Posted by: 三友亭主人 | August 07, 2013 at 22:41

>三友亭さん

 ほんと、知らないことの多さに圧倒されますね。でもそれがわかっただけでもよかったかな?

 それにしても、OED というのはたいした辞書ですよ。無人島に持っていくべき一冊(紙だと一冊どころじゃありませんが(笑))かもしれません。

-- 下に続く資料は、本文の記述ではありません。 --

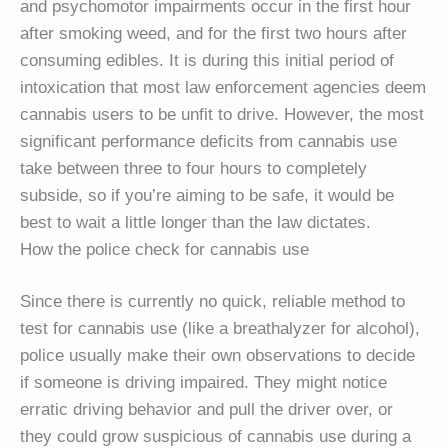
and psychomotor impairments occur in the first hour
after smoking weed, and for the first two hours after
consuming edibles. It is during this initial period of
intoxication that most law enforcement agencies deem
cannabis users to be unfit to drive. However, the most
significant performance deficits from cannabis use
take between three to four hours to completely
subside, so if you’re aiming to be safe, it would be
best to wait a little longer than the law dictates.
How the police check for cannabis use
Since there is currently no quick, reliable method to
test for cannabis use (like a breathalyzer for alcohol),
police usually make their own observations to decide
if someone is driving impaired. They might notice
erratic driving behavior and pull the driver over, or
they could grow suspicious of cannabis use during a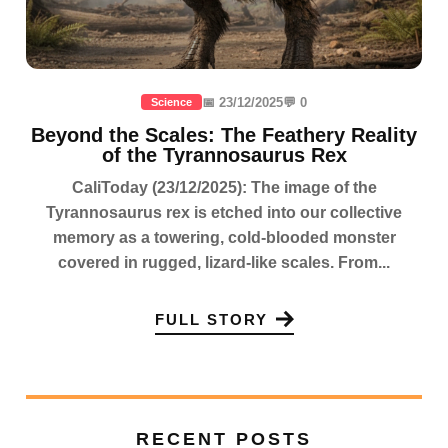
📅 23/12/2025
💬 0
Science
Beyond the Scales: The Feathery Reality
of the Tyrannosaurus Rex
CaliToday (23/12/2025): The image of the
Tyrannosaurus rex is etched into our collective
memory as a towering, cold-blooded monster
covered in rugged, lizard-like scales. From...
FULL STORY
RECENT POSTS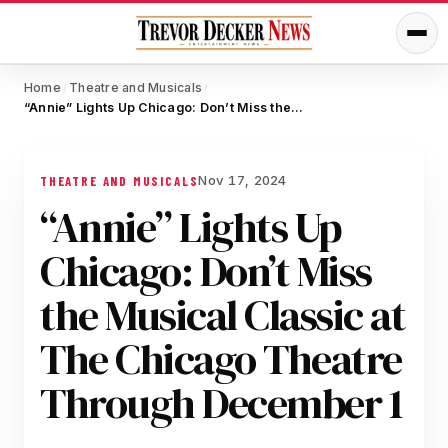
Home
Theatre and Musicals
/
/
“Annie” Lights Up Chicago: Don’t Miss the Musical Classic at The Chicago Theatre Through December 1
Nov 17, 2024
THEATRE AND MUSICALS
“Annie” Lights Up
Chicago: Don’t Miss
the Musical Classic at
The Chicago Theatre
Through December 1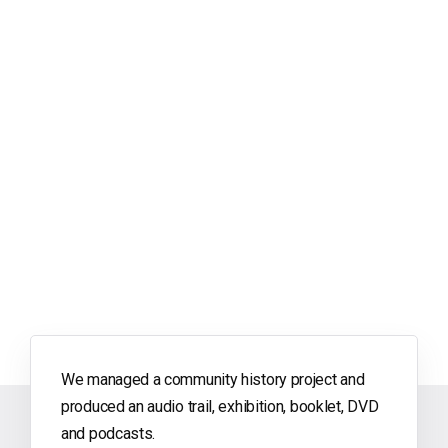
We managed a community history project and
produced an audio trail, exhibition, booklet, DVD
and podcasts.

Posted by: 薄氷堂 | August 08, 2013 at 19:48

こんにちは!
あっ、「肥後守」ですね!
これ、昔はなんかどこにでもあったような気がするんですが、
近ごろはまったくといっていいほど見かけません。
いま肥後守ナイフはどこかで売っているんでしょうかね。
もう一度手にとって、鉛筆を削ってみたいのです。

Posted by: 只野乙山 | August 08, 2013 at 20:48

>只野乙山さん

 切れ味では折る刃式のカッターに負けるかもしれませんが、肥後守で鉛筆を削るのはなかなか味があるものです。

 そういえば最近ほとんどみかけませんよね。どこへ行っちゃったんでしょう(笑)。